Darwish disse que a vítima e a sua família esgotaram todas as medidas para proteger Ashraf, "e mais uma vez, todo o sistema - quer social ou legal, falhou".

Suliman disse que para que as mulheres se sintam à vontade para relatar tais incidentes, há necessidade de "reabilitar os canais de justiça, que incluem a polícia, os juízes, e a acusação".

Alguns reagiram ao assassinato atribuindo a culpa à vítima. Um antigo apresentador de TV controverso, Mabrouk Atteya, disse num vídeo nas redes sociais que as mulheres "deveriam encobrir-se" para impedir os homens de as matar.

"As mulheres e as raparigas devem encobrir-se e vestir-se de forma larga para impedir a tentação... se sentirem que a vossa vida é preciosa, saiam de casa completamente cobertas para impedir que aqueles que vos querem vos matem", disse Atteya numa transmissão ao vivo.

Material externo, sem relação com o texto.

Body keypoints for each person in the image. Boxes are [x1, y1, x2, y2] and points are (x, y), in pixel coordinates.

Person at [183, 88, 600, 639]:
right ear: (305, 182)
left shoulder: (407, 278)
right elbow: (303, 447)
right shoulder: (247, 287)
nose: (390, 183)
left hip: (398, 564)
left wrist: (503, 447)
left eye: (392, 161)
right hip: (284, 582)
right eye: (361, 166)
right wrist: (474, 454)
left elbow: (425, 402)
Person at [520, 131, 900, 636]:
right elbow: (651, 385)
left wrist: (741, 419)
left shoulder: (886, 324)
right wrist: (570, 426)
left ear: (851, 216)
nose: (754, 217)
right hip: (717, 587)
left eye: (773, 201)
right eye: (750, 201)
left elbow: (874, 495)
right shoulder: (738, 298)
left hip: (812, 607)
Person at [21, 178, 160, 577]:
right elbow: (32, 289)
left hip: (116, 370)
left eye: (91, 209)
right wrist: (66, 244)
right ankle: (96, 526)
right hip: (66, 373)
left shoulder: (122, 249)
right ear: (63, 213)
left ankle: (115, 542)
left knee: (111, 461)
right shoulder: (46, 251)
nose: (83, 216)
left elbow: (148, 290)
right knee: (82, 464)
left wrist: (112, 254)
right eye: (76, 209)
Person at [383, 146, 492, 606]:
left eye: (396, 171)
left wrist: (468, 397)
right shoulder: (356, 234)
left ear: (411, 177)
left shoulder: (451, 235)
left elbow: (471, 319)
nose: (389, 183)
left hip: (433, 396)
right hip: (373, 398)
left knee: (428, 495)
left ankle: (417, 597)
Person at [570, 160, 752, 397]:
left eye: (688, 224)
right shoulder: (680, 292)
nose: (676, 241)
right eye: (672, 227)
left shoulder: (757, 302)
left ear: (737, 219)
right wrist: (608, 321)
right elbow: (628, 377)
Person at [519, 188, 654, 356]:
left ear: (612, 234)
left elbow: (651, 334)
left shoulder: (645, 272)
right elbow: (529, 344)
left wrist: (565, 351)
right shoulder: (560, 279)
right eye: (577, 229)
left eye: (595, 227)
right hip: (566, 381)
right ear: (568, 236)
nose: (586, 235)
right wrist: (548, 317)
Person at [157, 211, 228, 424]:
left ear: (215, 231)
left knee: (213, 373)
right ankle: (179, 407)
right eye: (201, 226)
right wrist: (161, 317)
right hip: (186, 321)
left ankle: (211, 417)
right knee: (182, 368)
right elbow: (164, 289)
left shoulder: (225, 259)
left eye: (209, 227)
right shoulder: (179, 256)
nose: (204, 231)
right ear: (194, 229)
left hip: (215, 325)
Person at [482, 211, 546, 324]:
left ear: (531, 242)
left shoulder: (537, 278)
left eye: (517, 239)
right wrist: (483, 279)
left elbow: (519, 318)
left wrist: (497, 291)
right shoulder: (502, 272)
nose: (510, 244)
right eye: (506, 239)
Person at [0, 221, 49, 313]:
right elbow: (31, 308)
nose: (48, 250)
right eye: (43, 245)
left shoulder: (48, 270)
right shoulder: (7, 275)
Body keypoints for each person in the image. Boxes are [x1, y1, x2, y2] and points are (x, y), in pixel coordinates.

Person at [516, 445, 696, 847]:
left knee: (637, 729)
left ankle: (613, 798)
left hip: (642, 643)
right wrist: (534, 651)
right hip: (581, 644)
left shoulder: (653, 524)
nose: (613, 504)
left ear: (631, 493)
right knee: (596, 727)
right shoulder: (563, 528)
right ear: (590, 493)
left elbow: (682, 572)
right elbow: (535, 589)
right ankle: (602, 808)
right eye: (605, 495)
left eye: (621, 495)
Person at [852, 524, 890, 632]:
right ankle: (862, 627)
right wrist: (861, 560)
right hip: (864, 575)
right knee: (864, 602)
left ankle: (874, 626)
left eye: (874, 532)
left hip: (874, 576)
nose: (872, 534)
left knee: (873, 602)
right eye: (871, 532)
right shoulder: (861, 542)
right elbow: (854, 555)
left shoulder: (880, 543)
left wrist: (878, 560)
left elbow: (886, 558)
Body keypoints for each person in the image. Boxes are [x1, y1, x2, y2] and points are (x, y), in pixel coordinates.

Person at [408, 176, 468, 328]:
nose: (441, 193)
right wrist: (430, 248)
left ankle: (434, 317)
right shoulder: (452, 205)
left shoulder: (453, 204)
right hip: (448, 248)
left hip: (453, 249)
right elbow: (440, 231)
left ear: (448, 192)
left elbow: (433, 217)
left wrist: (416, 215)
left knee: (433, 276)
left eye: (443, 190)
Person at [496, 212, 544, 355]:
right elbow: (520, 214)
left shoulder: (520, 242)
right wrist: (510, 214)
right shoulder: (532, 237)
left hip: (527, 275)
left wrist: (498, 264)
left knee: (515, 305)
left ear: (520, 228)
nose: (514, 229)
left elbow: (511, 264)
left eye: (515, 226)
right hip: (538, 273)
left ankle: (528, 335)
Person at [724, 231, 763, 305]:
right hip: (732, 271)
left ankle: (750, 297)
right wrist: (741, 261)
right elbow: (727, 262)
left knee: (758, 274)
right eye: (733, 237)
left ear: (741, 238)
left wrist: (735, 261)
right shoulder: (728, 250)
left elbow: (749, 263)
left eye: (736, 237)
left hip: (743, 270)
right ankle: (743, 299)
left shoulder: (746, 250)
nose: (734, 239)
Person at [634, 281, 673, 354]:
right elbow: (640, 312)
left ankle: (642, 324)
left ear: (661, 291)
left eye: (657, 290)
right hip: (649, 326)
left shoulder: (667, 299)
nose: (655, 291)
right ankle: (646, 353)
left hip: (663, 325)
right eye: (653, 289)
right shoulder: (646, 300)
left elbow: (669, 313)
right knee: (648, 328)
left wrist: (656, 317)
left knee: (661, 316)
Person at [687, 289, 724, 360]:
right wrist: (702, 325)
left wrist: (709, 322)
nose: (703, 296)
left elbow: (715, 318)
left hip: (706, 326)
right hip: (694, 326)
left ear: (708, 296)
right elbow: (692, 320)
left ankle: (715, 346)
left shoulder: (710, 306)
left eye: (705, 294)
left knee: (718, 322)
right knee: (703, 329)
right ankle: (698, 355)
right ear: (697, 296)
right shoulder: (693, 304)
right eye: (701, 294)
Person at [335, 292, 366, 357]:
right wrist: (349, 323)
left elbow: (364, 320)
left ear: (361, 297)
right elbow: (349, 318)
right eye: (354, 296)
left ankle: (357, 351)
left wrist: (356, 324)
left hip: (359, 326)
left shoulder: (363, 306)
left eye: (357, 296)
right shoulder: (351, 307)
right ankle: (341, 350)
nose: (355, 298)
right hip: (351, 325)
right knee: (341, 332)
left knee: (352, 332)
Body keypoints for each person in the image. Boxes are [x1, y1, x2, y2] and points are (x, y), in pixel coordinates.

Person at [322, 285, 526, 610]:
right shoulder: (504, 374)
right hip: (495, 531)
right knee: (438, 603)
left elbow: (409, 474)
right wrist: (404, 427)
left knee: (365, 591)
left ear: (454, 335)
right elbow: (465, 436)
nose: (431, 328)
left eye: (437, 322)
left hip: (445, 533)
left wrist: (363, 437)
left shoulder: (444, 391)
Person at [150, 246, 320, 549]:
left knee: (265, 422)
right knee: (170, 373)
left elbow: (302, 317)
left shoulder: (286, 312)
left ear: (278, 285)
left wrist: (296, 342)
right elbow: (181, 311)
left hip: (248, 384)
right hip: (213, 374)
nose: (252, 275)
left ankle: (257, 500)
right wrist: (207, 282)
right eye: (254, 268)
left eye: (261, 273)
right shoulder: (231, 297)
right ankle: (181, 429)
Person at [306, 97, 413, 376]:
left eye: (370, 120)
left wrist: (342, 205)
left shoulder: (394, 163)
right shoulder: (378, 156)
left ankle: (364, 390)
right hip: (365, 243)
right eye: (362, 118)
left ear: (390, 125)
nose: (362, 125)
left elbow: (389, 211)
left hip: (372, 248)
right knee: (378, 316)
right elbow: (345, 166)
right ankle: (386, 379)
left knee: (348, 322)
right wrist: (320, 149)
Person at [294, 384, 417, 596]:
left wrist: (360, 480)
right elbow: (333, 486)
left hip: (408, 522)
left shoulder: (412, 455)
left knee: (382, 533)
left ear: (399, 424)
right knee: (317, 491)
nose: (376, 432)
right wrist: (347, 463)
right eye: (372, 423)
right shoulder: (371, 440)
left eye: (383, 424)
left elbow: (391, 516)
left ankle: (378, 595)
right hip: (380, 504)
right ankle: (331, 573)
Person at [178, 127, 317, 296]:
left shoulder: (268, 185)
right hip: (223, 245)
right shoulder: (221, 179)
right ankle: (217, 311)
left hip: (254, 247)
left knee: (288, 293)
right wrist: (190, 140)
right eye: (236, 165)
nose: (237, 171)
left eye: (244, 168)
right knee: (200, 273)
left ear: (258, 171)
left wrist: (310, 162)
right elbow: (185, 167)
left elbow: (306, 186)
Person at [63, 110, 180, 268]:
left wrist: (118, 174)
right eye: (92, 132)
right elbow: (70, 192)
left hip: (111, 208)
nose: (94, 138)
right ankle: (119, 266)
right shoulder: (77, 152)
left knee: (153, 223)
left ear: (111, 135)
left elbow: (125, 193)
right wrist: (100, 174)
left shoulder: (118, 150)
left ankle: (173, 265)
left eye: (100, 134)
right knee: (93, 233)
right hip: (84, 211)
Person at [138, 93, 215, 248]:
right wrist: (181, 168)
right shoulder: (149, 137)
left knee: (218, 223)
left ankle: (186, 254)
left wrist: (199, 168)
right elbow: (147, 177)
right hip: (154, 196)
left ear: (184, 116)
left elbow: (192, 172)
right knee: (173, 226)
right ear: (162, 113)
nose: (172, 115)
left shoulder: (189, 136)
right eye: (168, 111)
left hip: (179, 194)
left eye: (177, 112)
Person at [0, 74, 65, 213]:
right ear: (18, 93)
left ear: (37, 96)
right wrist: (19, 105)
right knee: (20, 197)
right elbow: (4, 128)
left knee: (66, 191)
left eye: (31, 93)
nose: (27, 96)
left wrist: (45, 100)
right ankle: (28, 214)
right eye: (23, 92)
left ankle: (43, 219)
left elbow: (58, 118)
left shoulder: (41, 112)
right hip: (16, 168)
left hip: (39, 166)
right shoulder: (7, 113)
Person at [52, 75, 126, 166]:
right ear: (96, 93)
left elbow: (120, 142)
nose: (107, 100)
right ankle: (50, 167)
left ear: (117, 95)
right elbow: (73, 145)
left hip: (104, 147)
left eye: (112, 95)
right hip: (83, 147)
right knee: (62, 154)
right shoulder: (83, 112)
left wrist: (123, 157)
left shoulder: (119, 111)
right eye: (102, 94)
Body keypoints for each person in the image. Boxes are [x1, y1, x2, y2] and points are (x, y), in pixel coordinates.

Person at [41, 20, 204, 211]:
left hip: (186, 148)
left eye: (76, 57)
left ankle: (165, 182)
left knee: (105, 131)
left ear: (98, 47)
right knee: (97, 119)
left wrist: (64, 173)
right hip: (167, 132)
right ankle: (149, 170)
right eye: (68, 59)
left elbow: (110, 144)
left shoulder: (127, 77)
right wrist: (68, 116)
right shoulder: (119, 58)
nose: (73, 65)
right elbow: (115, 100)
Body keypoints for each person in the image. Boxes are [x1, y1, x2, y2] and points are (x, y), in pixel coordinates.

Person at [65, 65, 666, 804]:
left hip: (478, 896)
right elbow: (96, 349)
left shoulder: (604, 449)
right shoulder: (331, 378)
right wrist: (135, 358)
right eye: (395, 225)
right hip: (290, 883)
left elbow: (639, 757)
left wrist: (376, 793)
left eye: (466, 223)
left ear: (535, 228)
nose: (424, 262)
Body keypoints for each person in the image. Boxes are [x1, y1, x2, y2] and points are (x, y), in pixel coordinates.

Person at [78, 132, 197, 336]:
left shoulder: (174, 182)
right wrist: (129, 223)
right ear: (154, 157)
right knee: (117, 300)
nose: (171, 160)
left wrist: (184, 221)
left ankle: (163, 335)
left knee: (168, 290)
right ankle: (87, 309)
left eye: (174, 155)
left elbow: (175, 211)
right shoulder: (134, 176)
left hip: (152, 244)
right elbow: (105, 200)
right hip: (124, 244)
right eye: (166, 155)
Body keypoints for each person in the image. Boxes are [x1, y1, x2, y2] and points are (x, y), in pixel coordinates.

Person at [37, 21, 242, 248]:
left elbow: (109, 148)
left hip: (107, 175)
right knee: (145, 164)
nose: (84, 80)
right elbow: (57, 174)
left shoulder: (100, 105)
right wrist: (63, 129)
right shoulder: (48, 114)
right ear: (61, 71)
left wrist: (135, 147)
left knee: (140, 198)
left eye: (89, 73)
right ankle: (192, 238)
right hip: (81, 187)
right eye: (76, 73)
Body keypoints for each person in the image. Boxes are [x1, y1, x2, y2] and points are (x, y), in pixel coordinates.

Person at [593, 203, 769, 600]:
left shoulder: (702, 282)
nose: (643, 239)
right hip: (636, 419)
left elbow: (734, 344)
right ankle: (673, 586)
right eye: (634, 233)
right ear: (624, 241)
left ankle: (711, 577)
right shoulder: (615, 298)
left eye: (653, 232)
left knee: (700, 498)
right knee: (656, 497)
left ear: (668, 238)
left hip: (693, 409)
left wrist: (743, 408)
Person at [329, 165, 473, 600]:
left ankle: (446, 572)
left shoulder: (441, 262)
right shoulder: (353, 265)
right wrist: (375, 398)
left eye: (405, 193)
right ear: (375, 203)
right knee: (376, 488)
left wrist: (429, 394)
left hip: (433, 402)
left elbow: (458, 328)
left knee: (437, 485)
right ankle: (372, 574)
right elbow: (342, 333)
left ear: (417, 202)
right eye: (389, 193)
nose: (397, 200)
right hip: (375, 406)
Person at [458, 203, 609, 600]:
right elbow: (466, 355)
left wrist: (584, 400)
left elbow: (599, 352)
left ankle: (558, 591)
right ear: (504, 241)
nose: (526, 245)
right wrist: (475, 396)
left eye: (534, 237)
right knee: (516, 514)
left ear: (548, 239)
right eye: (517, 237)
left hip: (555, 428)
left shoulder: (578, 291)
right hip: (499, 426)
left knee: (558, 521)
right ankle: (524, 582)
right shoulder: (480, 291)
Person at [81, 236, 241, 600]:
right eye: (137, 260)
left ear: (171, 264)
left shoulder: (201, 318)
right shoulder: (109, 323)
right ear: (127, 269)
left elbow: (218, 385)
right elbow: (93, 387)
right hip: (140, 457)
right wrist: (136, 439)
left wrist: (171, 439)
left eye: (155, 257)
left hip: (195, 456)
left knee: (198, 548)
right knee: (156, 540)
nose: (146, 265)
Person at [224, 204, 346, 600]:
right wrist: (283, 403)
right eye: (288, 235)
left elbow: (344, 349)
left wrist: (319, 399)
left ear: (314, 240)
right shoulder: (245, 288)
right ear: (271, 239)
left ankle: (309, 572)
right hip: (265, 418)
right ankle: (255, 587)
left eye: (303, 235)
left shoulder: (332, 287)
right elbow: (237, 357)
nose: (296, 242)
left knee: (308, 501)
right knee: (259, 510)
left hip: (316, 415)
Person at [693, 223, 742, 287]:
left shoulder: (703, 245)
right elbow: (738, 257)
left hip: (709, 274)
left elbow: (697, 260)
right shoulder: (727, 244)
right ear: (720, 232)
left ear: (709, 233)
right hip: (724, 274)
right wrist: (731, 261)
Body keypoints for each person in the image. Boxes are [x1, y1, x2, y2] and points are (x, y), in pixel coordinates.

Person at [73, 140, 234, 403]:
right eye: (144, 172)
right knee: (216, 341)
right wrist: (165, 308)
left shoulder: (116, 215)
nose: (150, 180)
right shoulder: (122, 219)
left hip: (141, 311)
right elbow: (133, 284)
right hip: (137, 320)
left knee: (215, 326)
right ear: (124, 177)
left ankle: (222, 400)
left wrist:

Os comentários de Atteya provocaram indignação nas redes sociais e estimularam uma campanha apelando à sua prisão.

Darwish observou que, enquanto o Egipto avança com leis de assédio sexual mais duras, falta ainda a aplicação da lei tanto entre a polícia como entre a sociedade, o que por sua vez desencoraja muitas mulheres de procurarem assistência jurídica.

Os Serviços de Informação do Estado do Egipto não responderam ao pedido de comentários da CNN. O Conselho Nacional das Mulheres do Egipto não pôde ser contactado.

O assédio é ilegal no Egipto, e em junho do ano passado o Estado reforçou as leis de assédio sexual, aumentando as multas e prolongando as penas de prisão, de acordo com os meios de comunicação estatais.

O Programa das Nações Unidas para o Desenvolvimento em 2019 classificou o Egipto em 108 entre 162 países medidos sobre desigualdades de género na saúde, empoderamento e actividade económica.

No ano passado, nove mulheres foram processadas sob a acusação de violação de valores familiares depois de terem colocado vídeos em que dançavam e cantavam e convidando milhões de seguidores a ganhar dinheiro em plataformas de redes sociais, informou a Reuters.

"Quando o Estado apoia este tipo de discurso de qualquer forma, criminalizando as mulheres pela forma como se vestem ou como se apresentam, dá luz verde a estas pessoas", disse Darwish, referindo-se aos homens que colocam o ónus da modéstia e da moralidade nas mulheres.

"Isto acontece muito", disse Darwish, referindo-se à violência contra as mulheres. "Mas não perante as câmaras".